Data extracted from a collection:

• • • • • • •

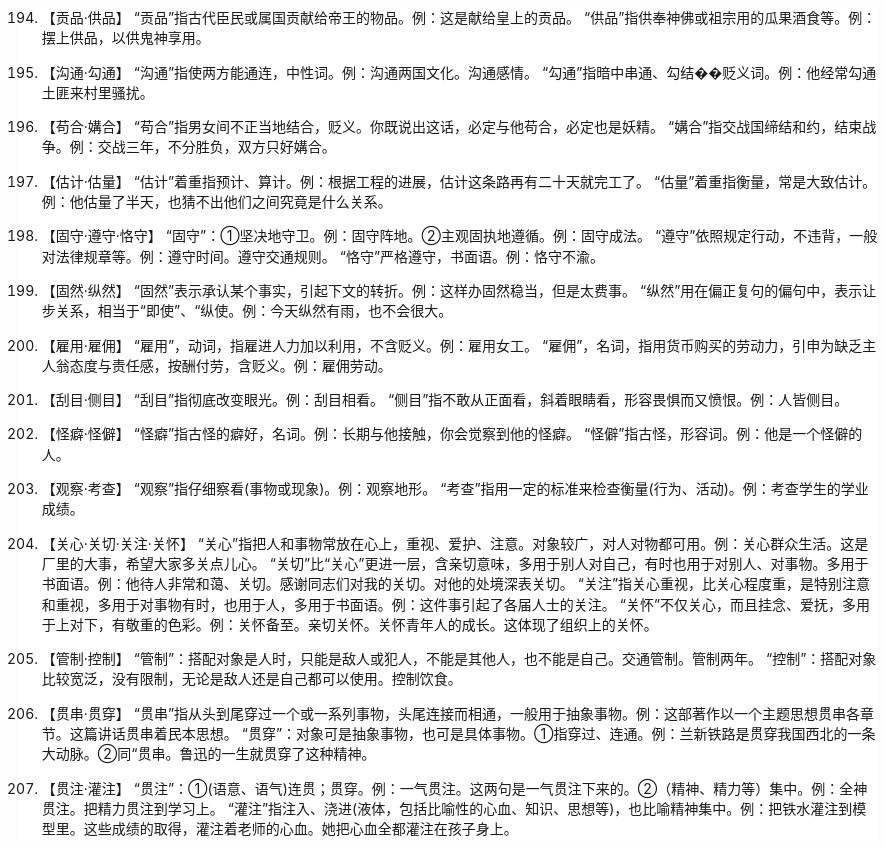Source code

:194. 【贡品·供品】
“贡品”指古代臣民或属国贡献给帝王的物品。例：这是献给皇上的贡品。
“供品”指供奉神佛或祖宗用的瓜果酒食等。例：摆上供品，以供鬼神享用。

195. 【沟通·勾通】
“沟通”指使两方能通连，中性词。例：沟通两国文化。沟通感情。
“勾通”指暗中串通、勾结��贬义词。例：他经常勾通土匪来村里骚扰。

196. 【苟合·媾合】
“苟合”指男女间不正当地结合，贬义。你既说出这话，必定与他苟合，必定也是妖精。
“媾合”指交战国缔结和约，结束战争。例：交战三年，不分胜负，双方只好媾合。

197. 【估计·估量】
“估计”着重指预计、算计。例：根据工程的进展，估计这条路再有二十天就完工了。
“估量”着重指衡量，常是大致估计。例：他估量了半天，也猜不出他们之间究竟是什么关系。

198. 【固守·遵守·恪守】
“固守”：①坚决地守卫。例：固守阵地。②主观固执地遵循。例：固守成法。
“遵守”依照规定行动，不违背，一般对法律规章等。例：遵守时间。遵守交通规则。
“恪守”严格遵守，书面语。例：恪守不渝。

199. 【固然·纵然】
“固然”表示承认某个事实，引起下文的转折。例：这样办固然稳当，但是太费事。
“纵然”用在偏正复句的偏句中，表示让步关系，相当于“即使”、“纵使。例：今天纵然有雨，也不会很大。

200. 【雇用·雇佣】
“雇用”，动词，指雇进人力加以利用，不含贬义。例：雇用女工。
“雇佣”，名词，指用货币购买的劳动力，引申为缺乏主人翁态度与责任感，按酬付劳，含贬义。例：雇佣劳动。

201. 【刮目·侧目】
“刮目”指彻底改变眼光。例：刮目相看。
“侧目”指不敢从正面看，斜着眼睛看，形容畏惧而又愤恨。例：人皆侧目。

202. 【怪癖·怪僻】
“怪癖”指古怪的癖好，名词。例：长期与他接触，你会觉察到他的怪癖。
“怪僻”指古怪，形容词。例：他是一个怪僻的人。

203. 【观察·考查】
“观察”指仔细察看(事物或现象)。例：观察地形。
“考查”指用一定的标准来检查衡量(行为、活动)。例：考查学生的学业成绩。

204. 【关心·关切·关注·关怀】
“关心”指把人和事物常放在心上，重视、爱护、注意。对象较广，对人对物都可用。例：关心群众生活。这是厂里的大事，希望大家多关点儿心。
“关切”比“关心”更进一层，含亲切意味，多用于别人对自己，有时也用于对别人、对事物。多用于书面语。例：他待人非常和蔼、关切。感谢同志们对我的关切。对他的处境深表关切。
“关注”指关心重视，比关心程度重，是特别注意和重视，多用于对事物有时，也用于人，多用于书面语。例：这件事引起了各届人士的关注。
“关怀”不仅关心，而且挂念、爱抚，多用于上对下，有敬重的色彩。例：关怀备至。亲切关怀。关怀青年人的成长。这体现了组织上的关怀。

205. 【管制·控制】
“管制”：搭配对象是人时，只能是敌人或犯人，不能是其他人，也不能是自己。交通管制。管制两年。
“控制”：搭配对象比较宽泛，没有限制，无论是敌人还是自己都可以使用。控制饮食。

206. 【贯串·贯穿】
“贯串”指从头到尾穿过一个或一系列事物，头尾连接而相通，一般用于抽象事物。例：这部著作以一个主题思想贯串各章节。这篇讲话贯串着民本思想。
“贯穿”：对象可是抽象事物，也可是具体事物。①指穿过、连通。例：兰新铁路是贯穿我国西北的一条大动脉。②同“贯串。鲁迅的一生就贯穿了这种精神。

207. 【贯注·灌注】
“贯注”：①(语意、语气)连贯；贯穿。例：一气贯注。这两句是一气贯注下来的。②（精神、精力等）集中。例：全神贯注。把精力贯注到学习上。
“灌注”指注入、浇进(液体，包括比喻性的心血、知识、思想等)，也比喻精神集中。例：把铁水灌注到模型里。这些成绩的取得，灌注着老师的心血。她把心血全都灌注在孩子身上。
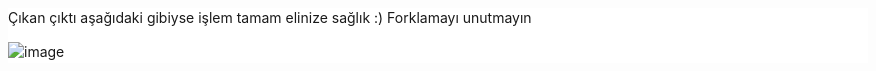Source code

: Çıkan çıktı aşağıdaki gibiyse işlem tamam elinize sağlık :) Forklamayı unutmayın

![image](https://github.com/user-attachments/assets/7561c2ac-ad6e-4ff2-84fe-ac3c387b4db4)

























































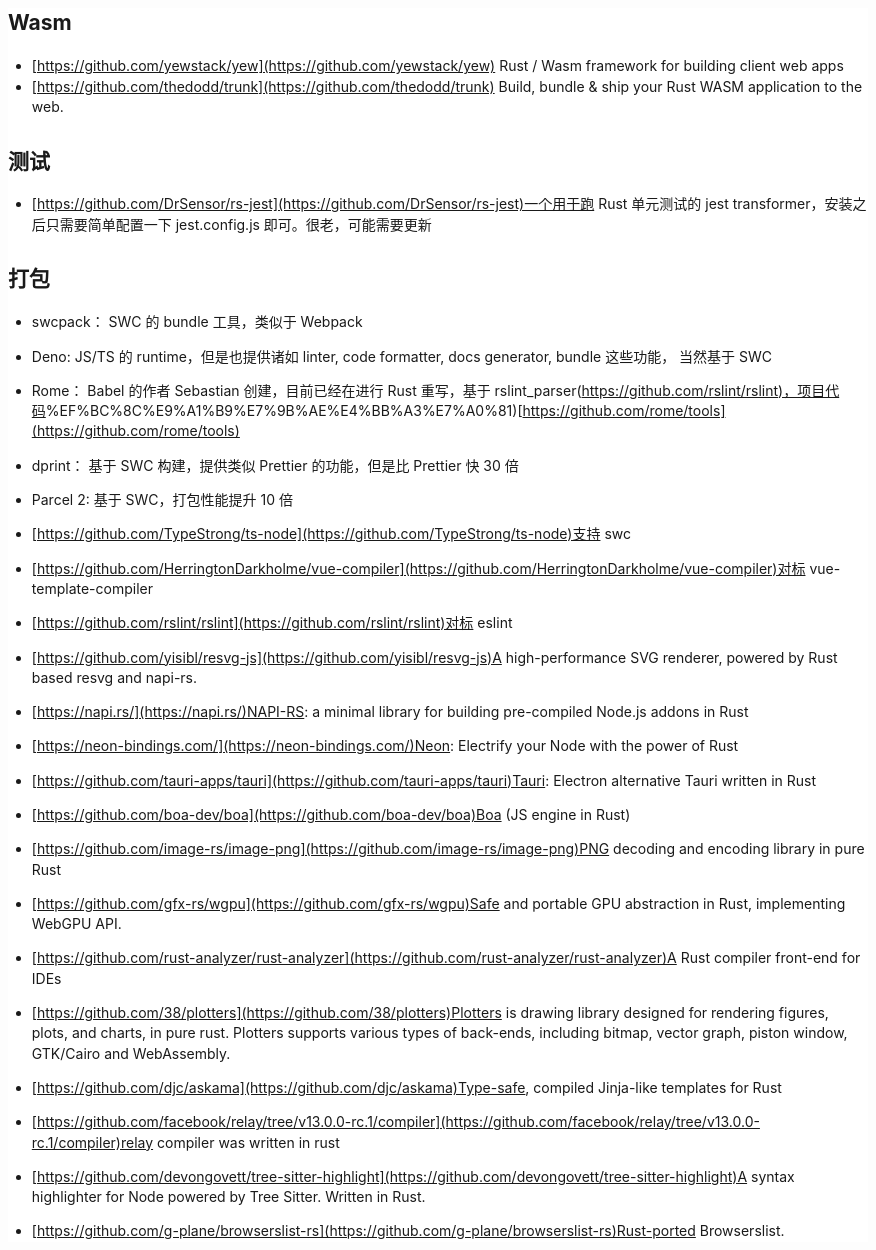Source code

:## Wasm
* [https://github.com/yewstack/yew](https://github.com/yewstack/yew)
Rust / Wasm framework for building client web apps
* [https://github.com/thedodd/trunk](https://github.com/thedodd/trunk)
Build, bundle & ship your Rust WASM application to the web.


## 测试
*   [https://github.com/DrSensor/rs-jest](https://github.com/DrSensor/rs-jest)一个用于跑 Rust 单元测试的 jest transformer，安装之后只需要简单配置一下 jest.config.js 即可。很老，可能需要更新

## 打包
*   swcpack： SWC 的 bundle 工具，类似于 Webpack

*   Deno: JS/TS 的 runtime，但是也提供诸如 linter, code formatter, docs generator, bundle 这些功能， 当然基于 SWC
*   Rome： Babel 的作者 Sebastian 创建，目前已经在进行 Rust 重写，基于 rslint\_parser([https://github.com/rslint/rslint)，项目代码](https://github.com/rslint/rslint)%EF%BC%8C%E9%A1%B9%E7%9B%AE%E4%BB%A3%E7%A0%81)[https://github.com/rome/tools](https://github.com/rome/tools)
*   dprint： 基于 SWC 构建，提供类似 Prettier 的功能，但是比 Prettier 快 30 倍
*   Parcel 2: 基于 SWC，打包性能提升 10 倍

*   [https://github.com/TypeStrong/ts-node](https://github.com/TypeStrong/ts-node)支持 swc

*   [https://github.com/HerringtonDarkholme/vue-compiler](https://github.com/HerringtonDarkholme/vue-compiler)对标 vue-template-compiler
*   [https://github.com/rslint/rslint](https://github.com/rslint/rslint)对标 eslint
*   [https://github.com/yisibl/resvg-js](https://github.com/yisibl/resvg-js)A high-performance SVG renderer, powered by Rust based resvg and napi-rs.
*   [https://napi.rs/](https://napi.rs/)NAPI-RS: a minimal library for building pre-compiled Node.js addons in Rust
*   [https://neon-bindings.com/](https://neon-bindings.com/)Neon: Electrify your Node with the power of Rust
*   [https://github.com/tauri-apps/tauri](https://github.com/tauri-apps/tauri)Tauri: Electron alternative Tauri written in Rust
*   [https://github.com/boa-dev/boa](https://github.com/boa-dev/boa)Boa (JS engine in Rust)

*   [https://github.com/image-rs/image-png](https://github.com/image-rs/image-png)PNG decoding and encoding library in pure Rust
*   [https://github.com/gfx-rs/wgpu](https://github.com/gfx-rs/wgpu)Safe and portable GPU abstraction in Rust, implementing WebGPU API.
*   [https://github.com/rust-analyzer/rust-analyzer](https://github.com/rust-analyzer/rust-analyzer)A Rust compiler front-end for IDEs
*   [https://github.com/38/plotters](https://github.com/38/plotters)Plotters is drawing library designed for rendering figures, plots, and charts, in pure rust. Plotters supports various types of back-ends, including bitmap, vector graph, piston window, GTK/Cairo and WebAssembly.
*   [https://github.com/djc/askama](https://github.com/djc/askama)Type-safe, compiled Jinja-like templates for Rust
*   [https://github.com/facebook/relay/tree/v13.0.0-rc.1/compiler](https://github.com/facebook/relay/tree/v13.0.0-rc.1/compiler)relay compiler was written in rust


*   [https://github.com/devongovett/tree-sitter-highlight](https://github.com/devongovett/tree-sitter-highlight)A syntax highlighter for Node powered by Tree Sitter. Written in Rust.
*   [https://github.com/g-plane/browserslist-rs](https://github.com/g-plane/browserslist-rs)Rust-ported Browserslist.
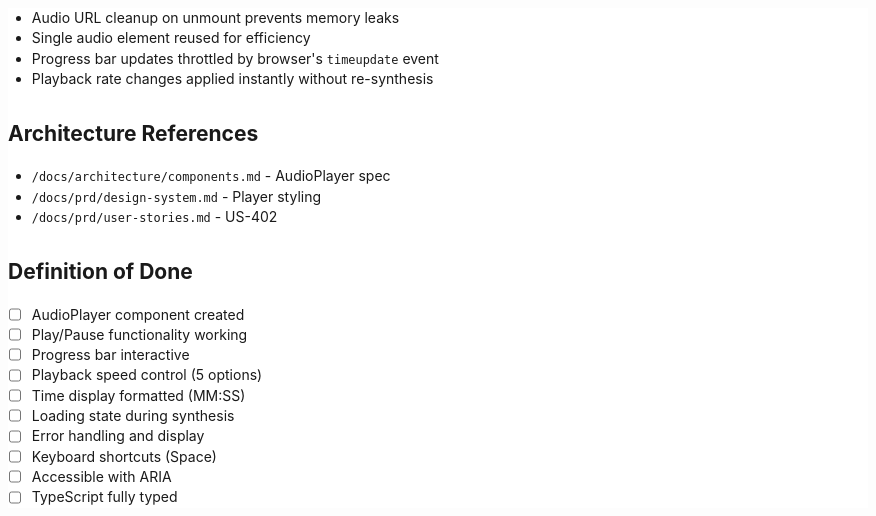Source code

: - Audio URL cleanup on unmount prevents memory leaks
- Single audio element reused for efficiency
- Progress bar updates throttled by browser's `timeupdate` event
- Playback rate changes applied instantly without re-synthesis

## Architecture References
- `/docs/architecture/components.md` - AudioPlayer spec
- `/docs/prd/design-system.md` - Player styling
- `/docs/prd/user-stories.md` - US-402

## Definition of Done
- [ ] AudioPlayer component created
- [ ] Play/Pause functionality working
- [ ] Progress bar interactive
- [ ] Playback speed control (5 options)
- [ ] Time display formatted (MM:SS)
- [ ] Loading state during synthesis
- [ ] Error handling and display
- [ ] Keyboard shortcuts (Space)
- [ ] Accessible with ARIA
- [ ] TypeScript fully typed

• • • • • • •

GOAL OF THE EXERCISE: Exclude all pictures and reproduce exactly the lines from the one containing "templates for Rust" through the final line of the entries above.

EXERCISE OUTPUT:
*   [https://github.com/djc/askama](https://github.com/djc/askama)Type-safe, compiled Jinja-like templates for Rust
*   [https://github.com/facebook/relay/tree/v13.0.0-rc.1/compiler](https://github.com/facebook/relay/tree/v13.0.0-rc.1/compiler)relay compiler was written in rust


*   [https://github.com/devongovett/tree-sitter-highlight](https://github.com/devongovett/tree-sitter-highlight)A syntax highlighter for Node powered by Tree Sitter. Written in Rust.
*   [https://github.com/g-plane/browserslist-rs](https://github.com/g-plane/browserslist-rs)Rust-ported Browserslist.
Source code

: - Audio URL cleanup on unmount prevents memory leaks
- Single audio element reused for efficiency
- Progress bar updates throttled by browser's `timeupdate` event
- Playback rate changes applied instantly without re-synthesis

## Architecture References
- `/docs/architecture/components.md` - AudioPlayer spec
- `/docs/prd/design-system.md` - Player styling
- `/docs/prd/user-stories.md` - US-402

## Definition of Done
- [ ] AudioPlayer component created
- [ ] Play/Pause functionality working
- [ ] Progress bar interactive
- [ ] Playback speed control (5 options)
- [ ] Time display formatted (MM:SS)
- [ ] Loading state during synthesis
- [ ] Error handling and display
- [ ] Keyboard shortcuts (Space)
- [ ] Accessible with ARIA
- [ ] TypeScript fully typed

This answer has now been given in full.